» **REQUIRED ACTION**
Rewrite the lines from the one that contains "Artikel zu diesem Thema" up to and including the final line of the records, putting "Descuentos" in place of "Ofertas" and keeping everything else the same. Leave the pictures out of your answer.

---------- AVAILABLE DATA ----------

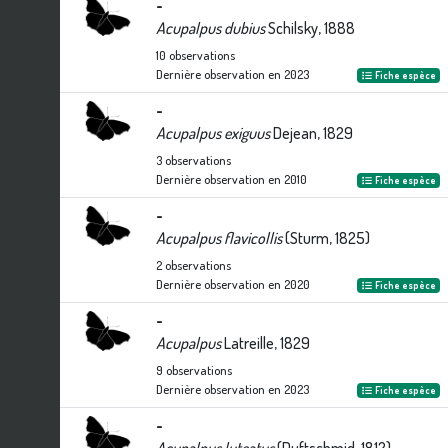
-
Acupalpus dubius
Schilsky, 1888
10
observations
Dernière observation en
2023
Fiche espèce
-
Acupalpus exiguus
Dejean, 1829
3
observations
Dernière observation en
2010
Fiche espèce
-
Acupalpus flavicollis
(Sturm, 1825)
2
observations
Dernière observation en
2020
Fiche espèce
-
Acupalpus
Latreille, 1829
9
observations
Dernière observation en
2023
Fiche espèce
-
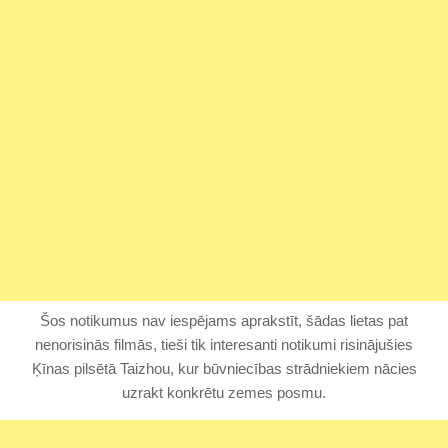
Šos notikumus nav iespējams aprakstīt, šādas lietas pat
nenorisinās filmās, tieši tik interesanti notikumi risinājušies
Ķīnas pilsētā Taizhou, kur būvniecības strādniekiem nācies
uzrakt konkrētu zemes posmu.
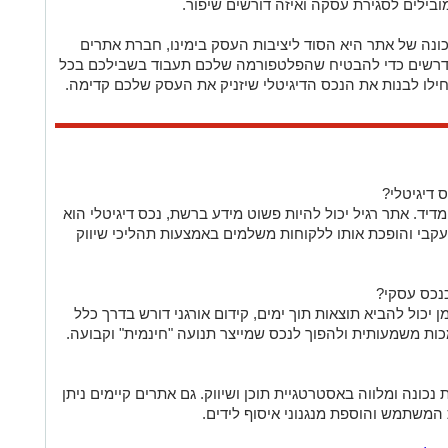
ובילים לסגירת עסקה ואיזה דורשים שיפור.
נה של אתר היא הסוד ליציבות העסק בימינו, חברת אתרים
נדרשים כדי להבטיח שהפלטפורמה שלכם תעבוד בשבילכם בכל
חילו לבנות את הנכס הדיגיטלי שיזניק את העסק שלכם קדימה.
 דיגיטלי?
דיד. אתר רגיל יכול להיות פשוט מידע ברשת, נכס דיגיטלי הוא
בי והופכת אותו ללקוחות משלמים באמצעות תהליכי שיווק
נכס עסקי?
 יכול להביא תוצאות תוך ימים, קידום אורגני דורש בדרך כלל
ות משמעותית ולהפוך לנכס שמייצר תנועה "חינמית" וקבועה.
נכונה ומלווה באסטרטגיית תוכן ושיווק. גם אתרים קיימים ניתן
ת המשתמש והוספת מנגנוני איסוף לידים.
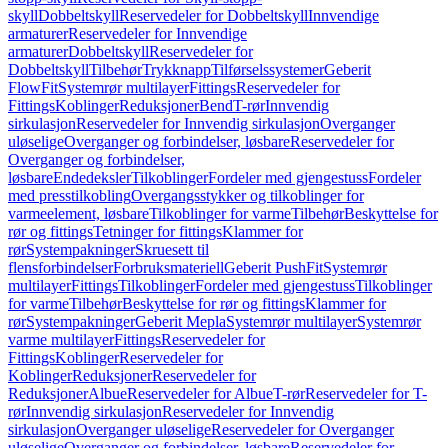
skyll
Dobbeltskyll
Reservedeler for Dobbeltskyll
Innvendige
armaturer
Reservedeler for Innvendige
armaturer
Dobbeltskyll
Reservedeler for
Dobbeltskyll
Tilbehør
Trykknapp
Tilførselssystemer
Geberit
FlowFit
Systemrør multilayer
Fittings
Reservedeler for
Fittings
Koblinger
Reduksjoner
Bend
T-rør
Innvendig
sirkulasjon
Reservedeler for Innvendig sirkulasjon
Overganger
uløselige
Overganger og forbindelser, løsbare
Reservedeler for
Overganger og forbindelser,
løsbare
Endedeksler
Tilkoblinger
Fordeler med gjengestuss
Fordeler
med presstilkobling
Overgangsstykker og tilkoblinger for
varmeelement, løsbare
Tilkoblinger for varme
Tilbehør
Beskyttelse for
rør og fittings
Tetninger for fittings
Klammer for
rør
Systempakninger
Skruesett til
flensforbindelser
Forbruksmateriell
Geberit PushFit
Systemrør
multilayer
Fittings
Tilkoblinger
Fordeler med gjengestuss
Tilkoblinger
for varme
Tilbehør
Beskyttelse for rør og fittings
Klammer for
rør
Systempakninger
Geberit Mepla
Systemrør multilayer
Systemrør
varme multilayer
Fittings
Reservedeler for
Fittings
Koblinger
Reservedeler for
Koblinger
Reduksjoner
Reservedeler for
Reduksjoner
Albue
Reservedeler for Albue
T-rør
Reservedeler for T-
rør
Innvendig sirkulasjon
Reservedeler for Innvendig
sirkulasjon
Overganger uløselige
Reservedeler for Overganger
uløselige
Overganger og forbindelser, løsbare
Reservedeler for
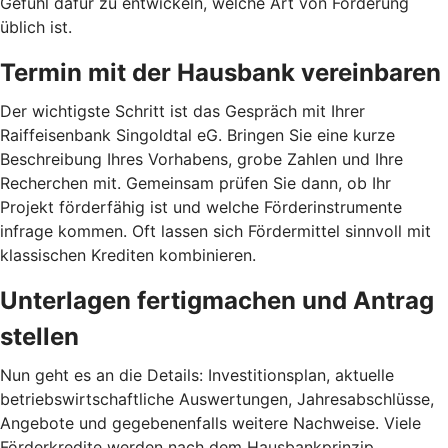
Gefühl dafür zu entwickeln, welche Art von Förderung
üblich ist.
Termin mit der Hausbank vereinbaren
Der wichtigste Schritt ist das Gespräch mit Ihrer
Raiffeisenbank Singoldtal eG. Bringen Sie eine kurze
Beschreibung Ihres Vorhabens, grobe Zahlen und Ihre
Recherchen mit. Gemeinsam prüfen Sie dann, ob Ihr
Projekt förderfähig ist und welche Förderinstrumente
infrage kommen. Oft lassen sich Fördermittel sinnvoll mit
klassischen Krediten kombinieren.
Unterlagen fertigmachen und Antrag
stellen
Nun geht es an die Details: Investitionsplan, aktuelle
betriebswirtschaftliche Auswertungen, Jahresabschlüsse,
Angebote und gegebenenfalls weitere Nachweise. Viele
Förderkredite werden nach dem Hausbankprinzip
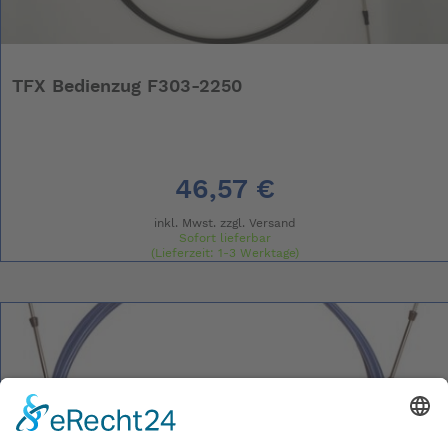
TFX Bedienzug F303-2250
46,57 €
inkl. Mwst. zzgl.
Versand
Sofort lieferbar
(Lieferzeit: 1-3 Werktage)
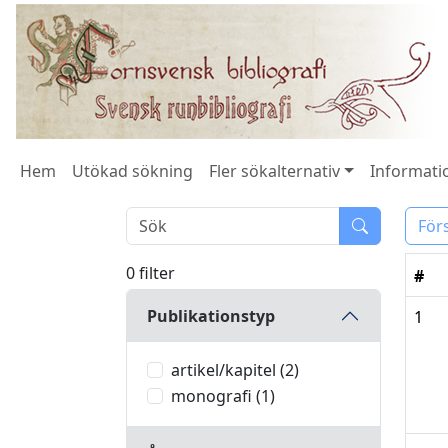
Hem
Utökad sökning
Fler sökalternativ
Informatio
För
0 filter
#
Publikationstyp
1
artikel/kapitel (2)
monografi (1)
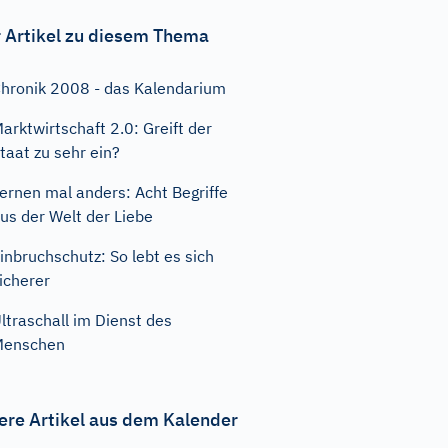
 Artikel zu diesem Thema
hronik 2008 - das Kalendarium
arktwirtschaft 2.0: Greift der
taat zu sehr ein?
ernen mal anders: Acht Begriffe
us der Welt der Liebe
inbruchschutz: So lebt es sich
icherer
ltraschall im Dienst des
Menschen
ere Artikel aus dem Kalender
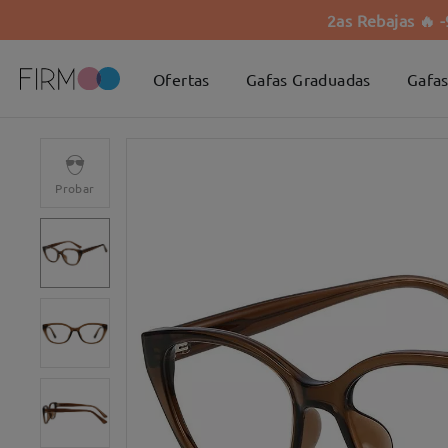
2as Rebajas 🔥 
Ofertas
Gafas Graduadas
Gafas
Probar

----------

» **WRITTEN RESPONSE**
 Artikel zu diesem Thema
hronik 2008 - das Kalendarium
arktwirtschaft 2.0: Greift der
taat zu sehr ein?
ernen mal anders: Acht Begriffe
us der Welt der Liebe
inbruchschutz: So lebt es sich
icherer
ltraschall im Dienst des
Menschen
ere Artikel aus dem Kalender
2as Rebajas 🔥 
Descuentos
Gafas Graduadas
Gafas
Probar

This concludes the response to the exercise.